Clean Up Your Mess
« ChiPy at Google
» 344 Books Must Go
Code: Arkeia, break, Cambrian House, crash, jerk, system administration, wedge
Too many sysadmins is a bad thing, especially if one of them doesn’t care about keeping the servers up.
The development box at work wasn’t letting me check anything into subversion — commits were just sitting there, not even timing out. In fact, so were updates. Something was seriously wrong.
I talked about it with a coworker and went to look at the box. Afew a few minutes of poking around, the problem became clear: someone installed a backup program that was trying to do some kind of fake-filesystem and wedged the box. Any process that tried to read from disk froze and couldn’t even be kill -9‘d.
And thanks to this odd little behavior, I could see three reboot processes frozen, presumably trying to read the shutdown scripts. So the person that wedged the box knew they wedged it but they just left it that way.
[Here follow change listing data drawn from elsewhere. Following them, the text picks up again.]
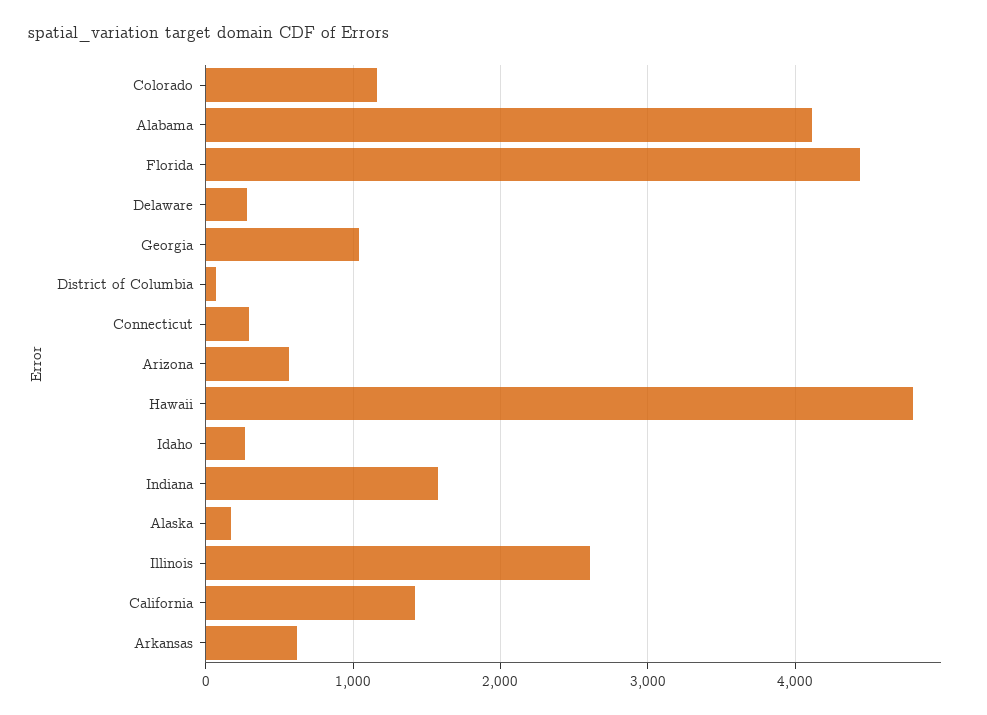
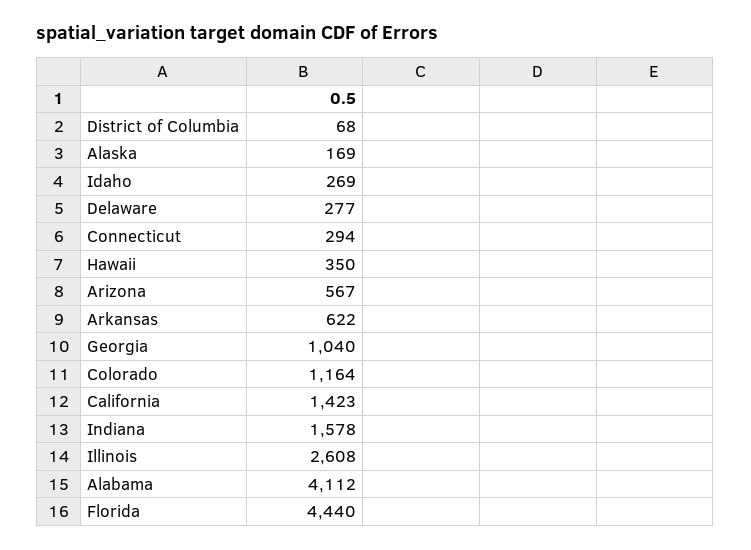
  {
    "Colorado": 1164,
    "Alabama": 4112,
    "Florida": 4440,
    "Delaware": 277,
    "Georgia": 1040,
    "District of Columbia": 68,
    "Connecticut": 294,
    "Arizona": 567,
-   "Hawaii": 4800,
+   "Hawaii": 350,
    "Idaho": 269,
    "Indiana": 1578,
    "Alaska": 169,
    "Illinois": 2608,
    "California": 1423,
    "Arkansas": 622
  }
I got the coworker in the office to pull the plug on the box and it came up OK, but I edited /etc/init.d/arkeia to spit out the following note instead of try to start the backup program:
Dear whoever the hell decided to install arkeia:
You left the dev box wedged overnight, wasting at least an hour of two coders time to figure out what you did and fix it. And we know that you know you broke it, we could see that you tried to reboot and then LEFT IT FOR SOMEONE ELSE TO DEAL WITH rather than actually fix it.
Don’t be a jerk! Clean up after yourself!
Please talk to Jim and Harkins and explain why you left the box broken before you try playing with arkeia and wedge the box again.